A great marketing campaign can do wonders for a movie. The Blair Witch Project comes to mind: everyone thought that footage was real. So does Cloverfield and its shaky cam monster hints. Smile is the latest one, scaring the sh*t out of MLB audiences over the past few weeks with their creepy, creepy premise. Is all this great promotion worthy of the movie it’s scaring people to the theaters for?
Kinda. Dr. Rose Cotter (Sosie Bacon) is a therapist specializing in helping people deal with past traumas and manic episodes. One day, she gets a patient named Laura Weaver (Caitlin Stasey), who tells Rose she’s being followed by an entity that’s always smiling at her. Before Rose can “help” the girl, Laura commits suicide right in front of her, traumatizing poor rose. Her boss (Kal Penn) asks her to take some time off, but Rose struggles to shake this horrible moment from her life. More importantly, every few hours/days, people start coming up to her, smiling and staring just like Laura described…
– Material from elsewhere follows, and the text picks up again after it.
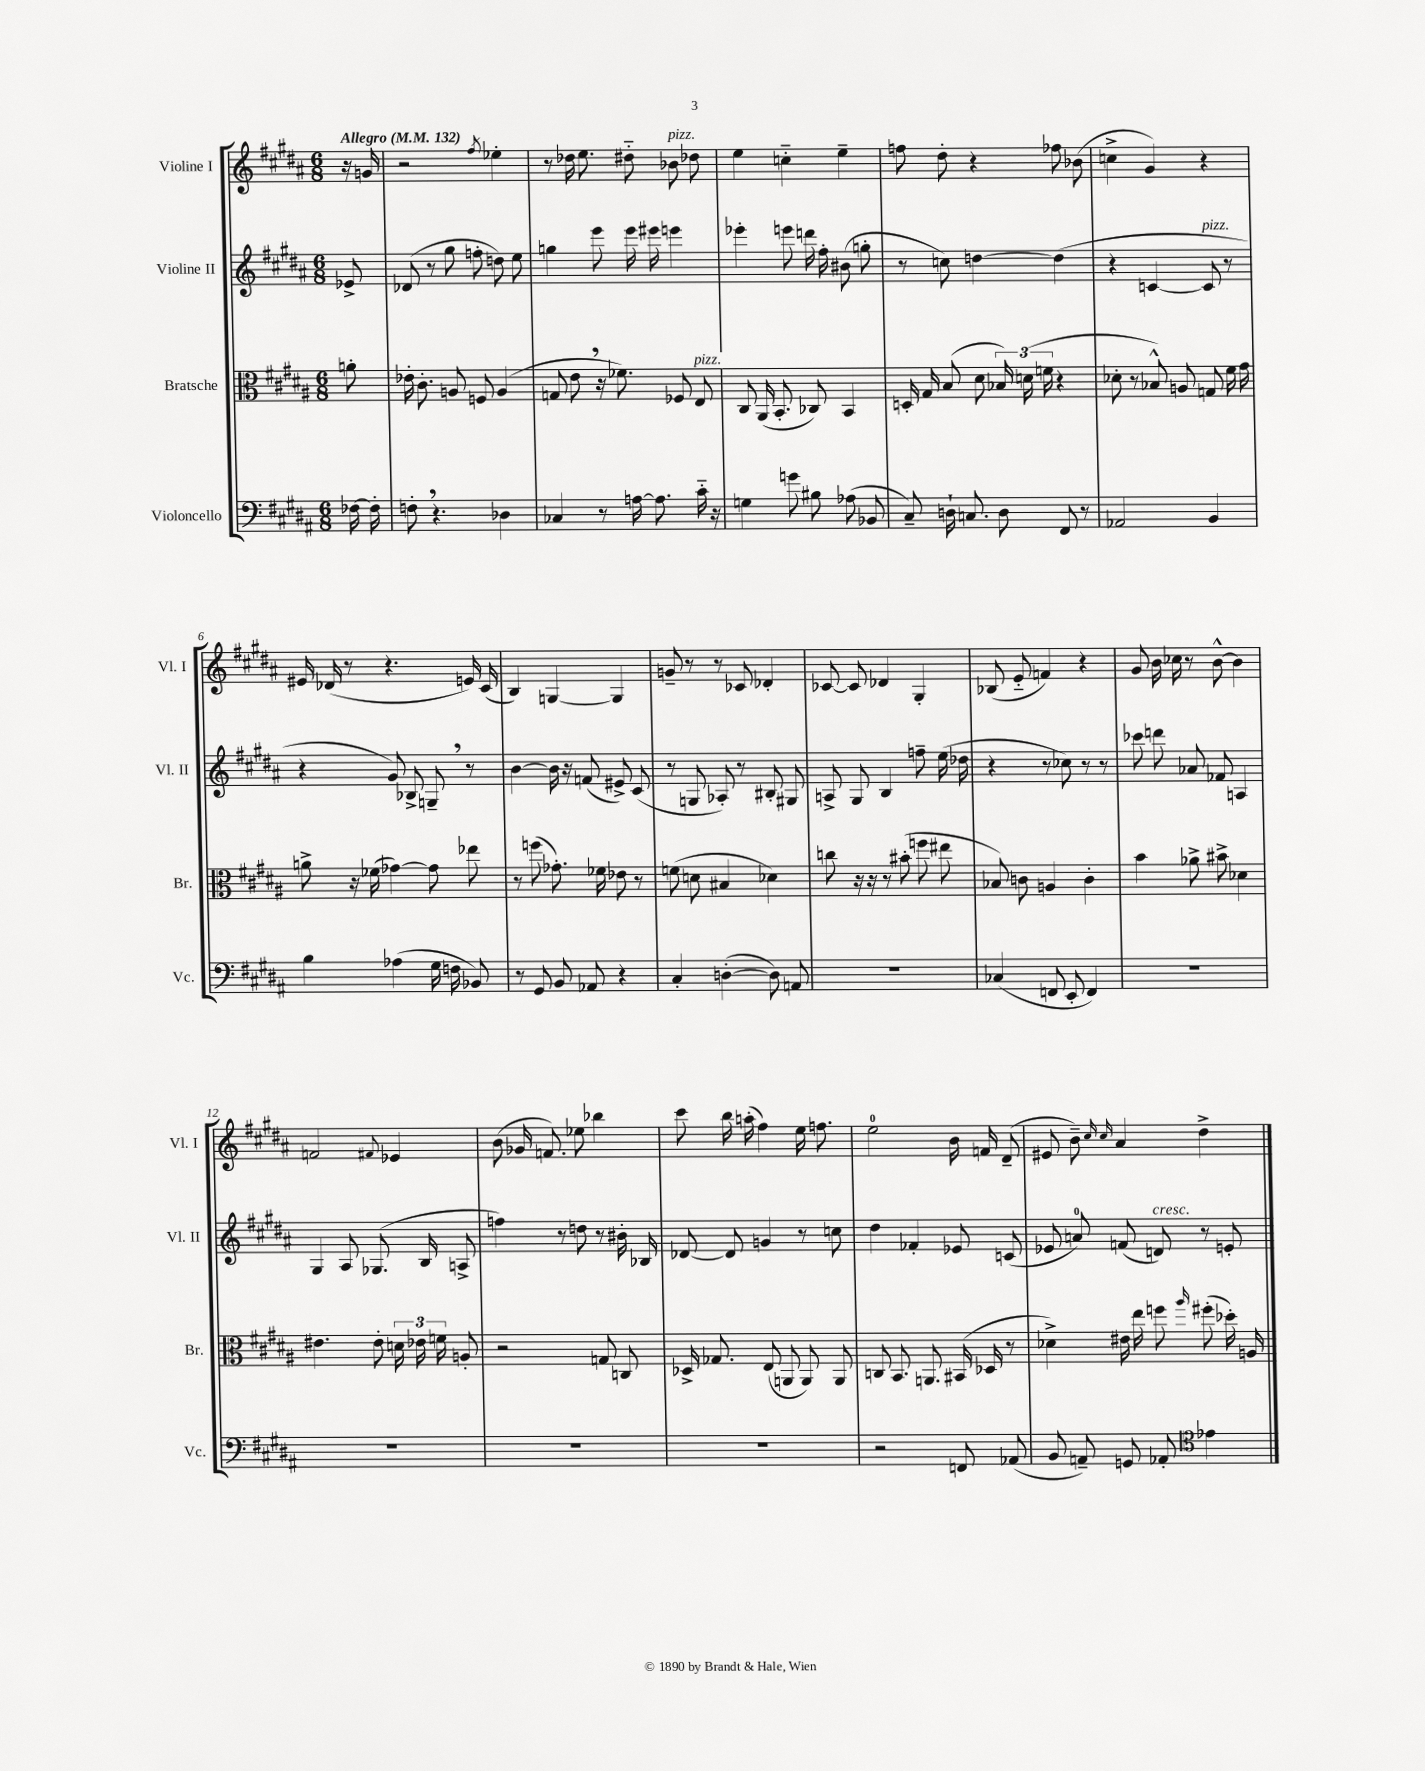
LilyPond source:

Smile is built for unsettling jump scares, which happen early and often. Director Parker Finn uses the slow pan around the room as Rose gathers her surrounding to sneak in creepy smiling people which set the heart aflutter. Or Rose will turn all the way around and there will be a smiling person right behind her, with shocking musical accompaniment, to jump people out of their chairs. I wish the movie built their scares a little more. The best horror moments in Smile are ones where Rose becomes more deeply unsettled, usually by a person just blankly smiling either at her or in her direction without saying anything, which sets Rose and the audience on edge and builds slowly and menacingly. But those scares aren’t used as often, and the choices Parker Finn makes will make the audience feel more like they’re being screwed with than being entertainingly tortured by some great horror movie scenes.
And that might be because Smile is going for something bigger. The movie makes it clear right from the get go that Rose ended up as a therapist because of a horrible moment from her past. Traumas that early in life bury deep within a person. So deep in fact, that it’s possible to never recover from them, and can take years of therapy to get over. And, more depressingly, anything can trigger that trauma buried deep within out of rising back to the surface so you have to deal with it…again. Watching Smile’s faces just open Rose’s soul back up to her horrible past is heartbreaking and all too real. Plus, the heartbreak grows as Rose tries to cope with this new…condition she’s facing. People around her cannot possibly understand what she’s gone through like her fiance Trevor (Jessie T. Usher). Because he doesn’t understand, Trevor gets horribly uncomfortable and worse, skeptical of what Rose is experiencing because to him she sounds insane. And his attempts to help are really more ways for HIM to pass helping her onto someone else like Rose’s old therapist Madeline (Robin Weigert). When trauma rears its ugly head, it wholly encompasses Rose, dropping everything just to try to wrangle it in which scares away people she thought loved her, isolating her, and making the monster grow in power, manipulating her sometimes just for the hell of it. The third act makes Smile lose its allegory for a big finale, but the ground work is solid enough that I wish the movie took one more pass at the script, which could have made their movie truly something special.
Smile, though you’re heart is breaking. That was the only choice anyone had for a long time. And when that’s your only choice, that trauma monster you’ve tried to keep buried just eats and eats at you until you can’t take it anymore. Or…maybe we just need to update the old Nat King Cole lyrics? Personally I prefer the DMX version.